The Arkansas law "compels ERISA plan administrators to comply with state-specific rules and procedures in administering their benefits programs," Waxman said to the justices. "In doing so, it adds to a thicket of varying state laws that make uniform plan administration impossible."

Casciari and Conley of Seyfarth Shaw said it was difficult to read how the court may rule based on oral arguments. "Most justices questioned both sides and were careful not to tip their hand," they observed.

Justice Clarence Thomas said that under the Arkansas law, if a pharmacy wins an appeal challenging the PBM's rate, then it has to rebill and determine the plan participant's co-pay. "So that seems to be something, the co-pay determination, that you would normally expect the plan to decide," he said. "So isn't that something central to the plan?"

Bronni responded that the state statute doesn't affect the co-pay, which would be a flat fee paid by the participant.

Waxman noted in his argument that compliance with multiple state laws would be complicated for PBMs.
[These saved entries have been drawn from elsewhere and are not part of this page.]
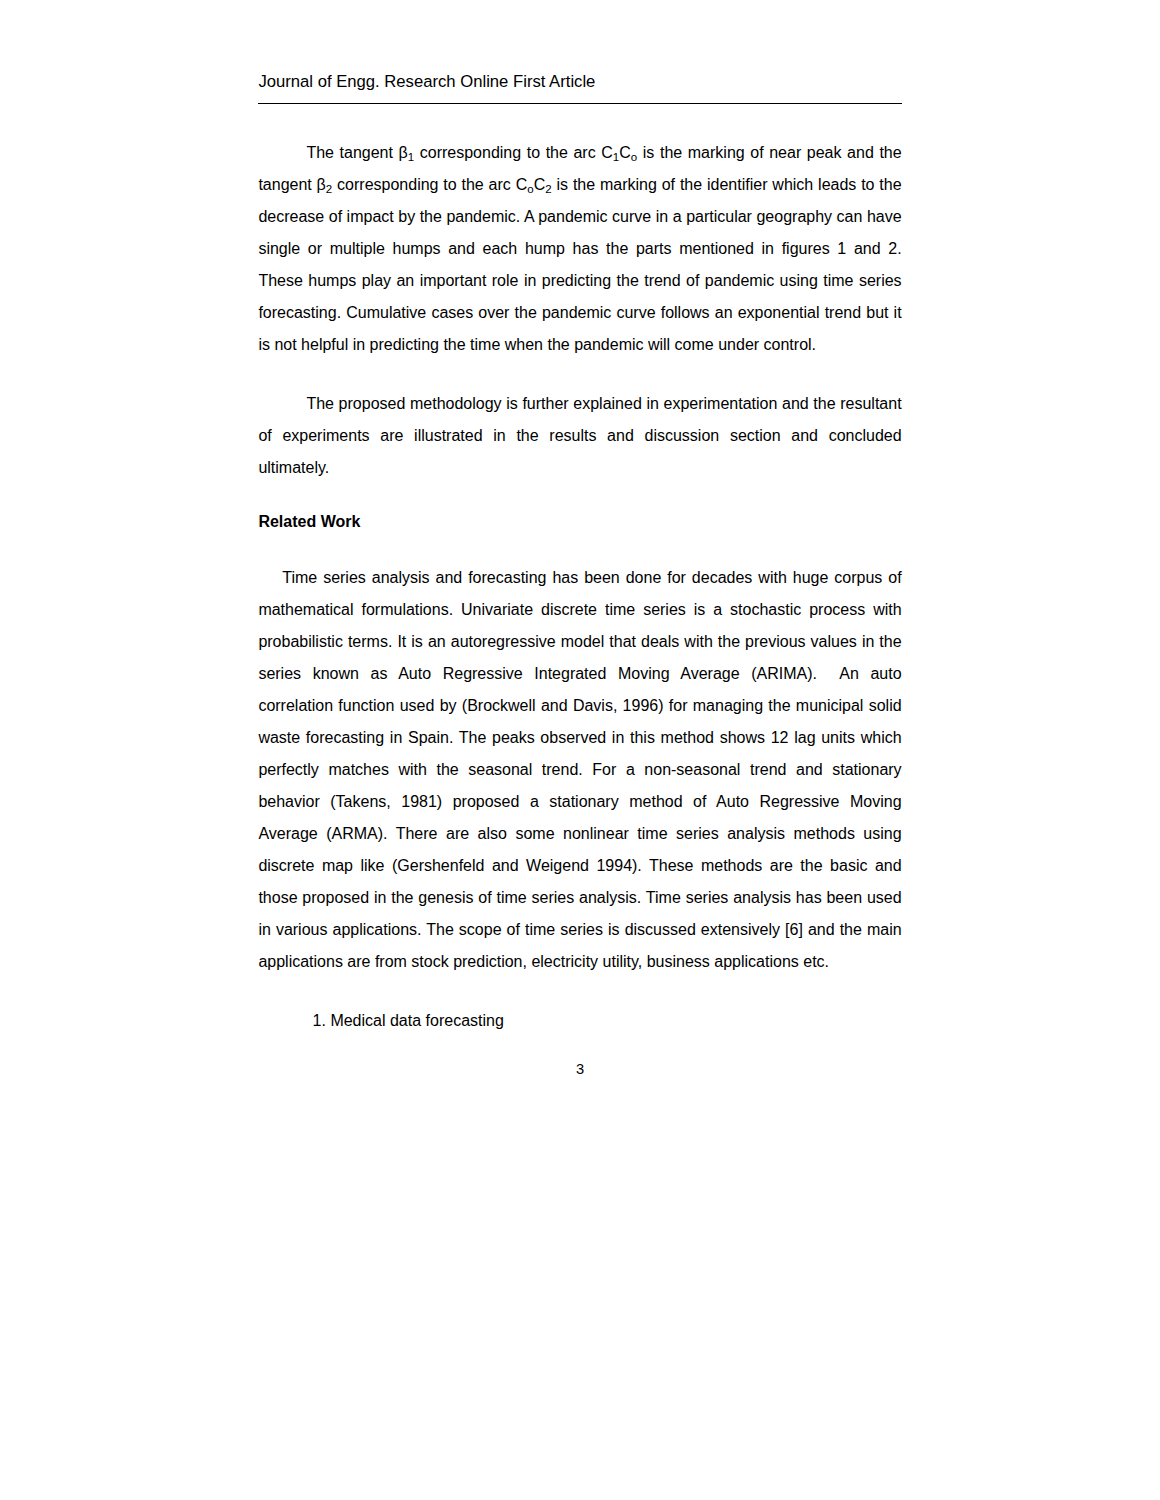Journal of Engg. Research Online First Article
The tangent β1 corresponding to the arc C1Co is the marking of near peak and the tangent β2 corresponding to the arc CoC2 is the marking of the identifier which leads to the decrease of impact by the pandemic. A pandemic curve in a particular geography can have single or multiple humps and each hump has the parts mentioned in figures 1 and 2. These humps play an important role in predicting the trend of pandemic using time series forecasting. Cumulative cases over the pandemic curve follows an exponential trend but it is not helpful in predicting the time when the pandemic will come under control.
The proposed methodology is further explained in experimentation and the resultant of experiments are illustrated in the results and discussion section and concluded ultimately.
Related Work
Time series analysis and forecasting has been done for decades with huge corpus of mathematical formulations. Univariate discrete time series is a stochastic process with probabilistic terms. It is an autoregressive model that deals with the previous values in the series known as Auto Regressive Integrated Moving Average (ARIMA). An auto correlation function used by (Brockwell and Davis, 1996) for managing the municipal solid waste forecasting in Spain. The peaks observed in this method shows 12 lag units which perfectly matches with the seasonal trend. For a non-seasonal trend and stationary behavior (Takens, 1981) proposed a stationary method of Auto Regressive Moving Average (ARMA). There are also some nonlinear time series analysis methods using discrete map like (Gershenfeld and Weigend 1994). These methods are the basic and those proposed in the genesis of time series analysis. Time series analysis has been used in various applications. The scope of time series is discussed extensively [6] and the main applications are from stock prediction, electricity utility, business applications etc.
Medical data forecasting
3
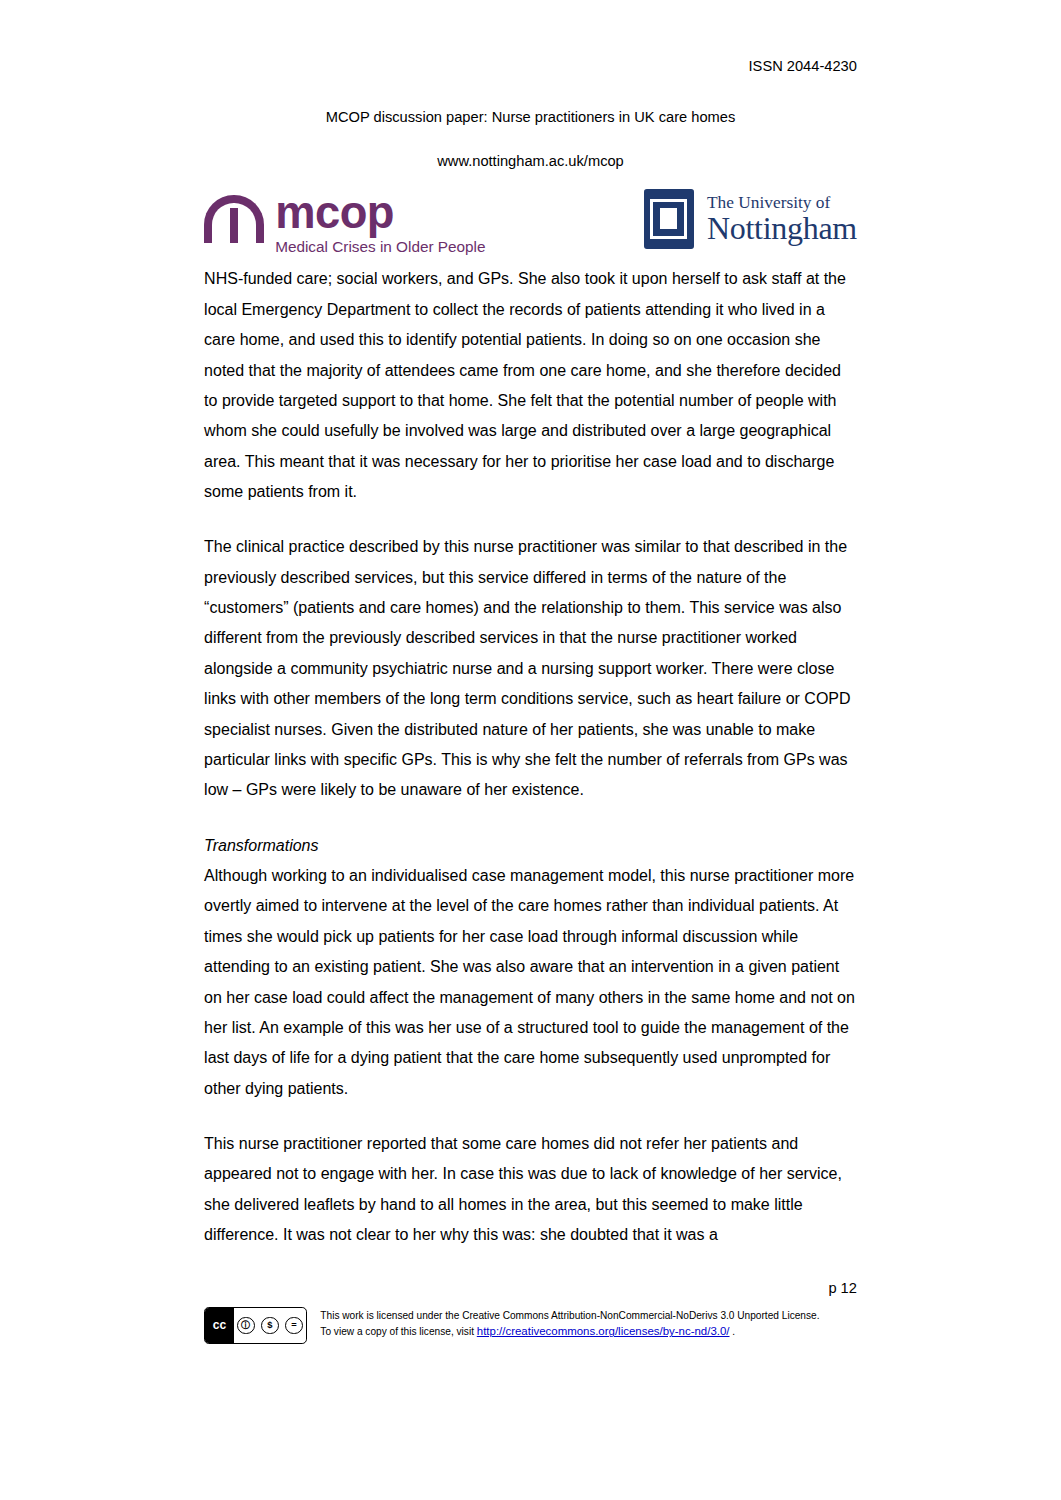ISSN 2044-4230
MCOP discussion paper: Nurse practitioners in UK care homes
www.nottingham.ac.uk/mcop
mcop Medical Crises in Older People
The University of Nottingham
NHS-funded care; social workers, and GPs. She also took it upon herself to ask staff at the local Emergency Department to collect the records of patients attending it who lived in a care home, and used this to identify potential patients. In doing so on one occasion she noted that the majority of attendees came from one care home, and she therefore decided to provide targeted support to that home. She felt that the potential number of people with whom she could usefully be involved was large and distributed over a large geographical area. This meant that it was necessary for her to prioritise her case load and to discharge some patients from it.
The clinical practice described by this nurse practitioner was similar to that described in the previously described services, but this service differed in terms of the nature of the “customers” (patients and care homes) and the relationship to them. This service was also different from the previously described services in that the nurse practitioner worked alongside a community psychiatric nurse and a nursing support worker. There were close links with other members of the long term conditions service, such as heart failure or COPD specialist nurses. Given the distributed nature of her patients, she was unable to make particular links with specific GPs. This is why she felt the number of referrals from GPs was low – GPs were likely to be unaware of her existence.
Transformations
Although working to an individualised case management model, this nurse practitioner more overtly aimed to intervene at the level of the care homes rather than individual patients. At times she would pick up patients for her case load through informal discussion while attending to an existing patient. She was also aware that an intervention in a given patient on her case load could affect the management of many others in the same home and not on her list. An example of this was her use of a structured tool to guide the management of the last days of life for a dying patient that the care home subsequently used unprompted for other dying patients.
This nurse practitioner reported that some care homes did not refer her patients and appeared not to engage with her. In case this was due to lack of knowledge of her service, she delivered leaflets by hand to all homes in the area, but this seemed to make little difference. It was not clear to her why this was: she doubted that it was a
p 12
cc
ⓘ $ =
This work is licensed under the Creative Commons Attribution-NonCommercial-NoDerivs 3.0 Unported License.
To view a copy of this license, visit http://creativecommons.org/licenses/by-nc-nd/3.0/ .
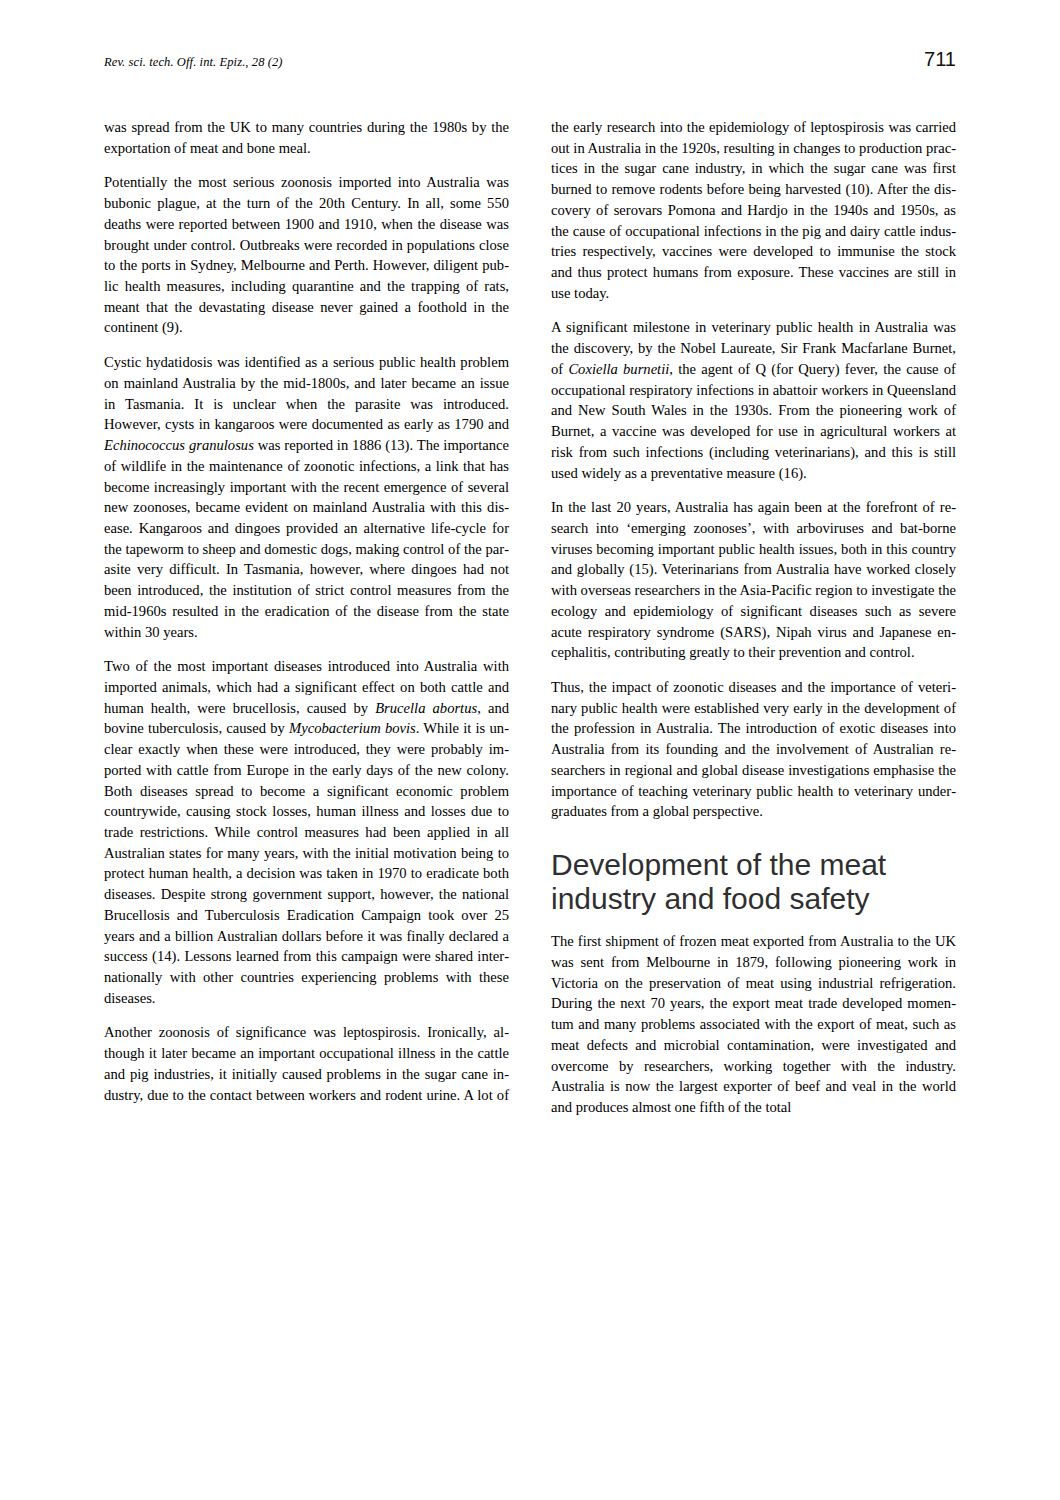Rev. sci. tech. Off. int. Epiz., 28 (2)
711
was spread from the UK to many countries during the 1980s by the exportation of meat and bone meal.
Potentially the most serious zoonosis imported into Australia was bubonic plague, at the turn of the 20th Century. In all, some 550 deaths were reported between 1900 and 1910, when the disease was brought under control. Outbreaks were recorded in populations close to the ports in Sydney, Melbourne and Perth. However, diligent public health measures, including quarantine and the trapping of rats, meant that the devastating disease never gained a foothold in the continent (9).
Cystic hydatidosis was identified as a serious public health problem on mainland Australia by the mid-1800s, and later became an issue in Tasmania. It is unclear when the parasite was introduced. However, cysts in kangaroos were documented as early as 1790 and Echinococcus granulosus was reported in 1886 (13). The importance of wildlife in the maintenance of zoonotic infections, a link that has become increasingly important with the recent emergence of several new zoonoses, became evident on mainland Australia with this disease. Kangaroos and dingoes provided an alternative life-cycle for the tapeworm to sheep and domestic dogs, making control of the parasite very difficult. In Tasmania, however, where dingoes had not been introduced, the institution of strict control measures from the mid-1960s resulted in the eradication of the disease from the state within 30 years.
Two of the most important diseases introduced into Australia with imported animals, which had a significant effect on both cattle and human health, were brucellosis, caused by Brucella abortus, and bovine tuberculosis, caused by Mycobacterium bovis. While it is unclear exactly when these were introduced, they were probably imported with cattle from Europe in the early days of the new colony. Both diseases spread to become a significant economic problem countrywide, causing stock losses, human illness and losses due to trade restrictions. While control measures had been applied in all Australian states for many years, with the initial motivation being to protect human health, a decision was taken in 1970 to eradicate both diseases. Despite strong government support, however, the national Brucellosis and Tuberculosis Eradication Campaign took over 25 years and a billion Australian dollars before it was finally declared a success (14). Lessons learned from this campaign were shared internationally with other countries experiencing problems with these diseases.
Another zoonosis of significance was leptospirosis. Ironically, although it later became an important occupational illness in the cattle and pig industries, it initially caused problems in the sugar cane industry, due to the contact between workers and rodent urine. A lot of the early research into the epidemiology of leptospirosis was carried out in Australia in the 1920s, resulting in changes to production practices in the sugar cane industry, in which the sugar cane was first burned to remove rodents before being harvested (10). After the discovery of serovars Pomona and Hardjo in the 1940s and 1950s, as the cause of occupational infections in the pig and dairy cattle industries respectively, vaccines were developed to immunise the stock and thus protect humans from exposure. These vaccines are still in use today.
A significant milestone in veterinary public health in Australia was the discovery, by the Nobel Laureate, Sir Frank Macfarlane Burnet, of Coxiella burnetii, the agent of Q (for Query) fever, the cause of occupational respiratory infections in abattoir workers in Queensland and New South Wales in the 1930s. From the pioneering work of Burnet, a vaccine was developed for use in agricultural workers at risk from such infections (including veterinarians), and this is still used widely as a preventative measure (16).
In the last 20 years, Australia has again been at the forefront of research into ‘emerging zoonoses’, with arboviruses and bat-borne viruses becoming important public health issues, both in this country and globally (15). Veterinarians from Australia have worked closely with overseas researchers in the Asia-Pacific region to investigate the ecology and epidemiology of significant diseases such as severe acute respiratory syndrome (SARS), Nipah virus and Japanese encephalitis, contributing greatly to their prevention and control.
Thus, the impact of zoonotic diseases and the importance of veterinary public health were established very early in the development of the profession in Australia. The introduction of exotic diseases into Australia from its founding and the involvement of Australian researchers in regional and global disease investigations emphasise the importance of teaching veterinary public health to veterinary undergraduates from a global perspective.
Development of the meat industry and food safety
The first shipment of frozen meat exported from Australia to the UK was sent from Melbourne in 1879, following pioneering work in Victoria on the preservation of meat using industrial refrigeration. During the next 70 years, the export meat trade developed momentum and many problems associated with the export of meat, such as meat defects and microbial contamination, were investigated and overcome by researchers, working together with the industry. Australia is now the largest exporter of beef and veal in the world and produces almost one fifth of the total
"But it struck me that what they do, even without a law like Arkansas', is extremely complicated," said Justice Samuel Alito Jr. "Why would it be so difficult and costly and burdensome for the PBMs to deal with a variety of different state laws?"

Waxman responded that the "complexity of providing American workers with pharmacy benefits is tremendous, and that's why, as a practical matter, [plan sponsors] have to use third-party administrators to do this. The fact that they have third-party administrators, which allow them to provide these kind of benefits on a price-efficient basis, doesn't mean that ERISA permits every individual state to add additional levels of complexity."

How might the high court rule? Casciari and Conley said the court could find that the Arkansas law regulates the cost aspect of ERISA benefits, and under prior jurisprudence, cost uniformity is not a goal of ERISA pre-emption.

However, the court has been struggling with how best to define the ERISA pre-emption test, they said, so the court "could use this opportunity to say that ERISA provisions define the field that a state law cannot play on." The court then could say that the Arkansas law imposes administrative obligations on plans that fall within ERISA's and is therefore pre-empted.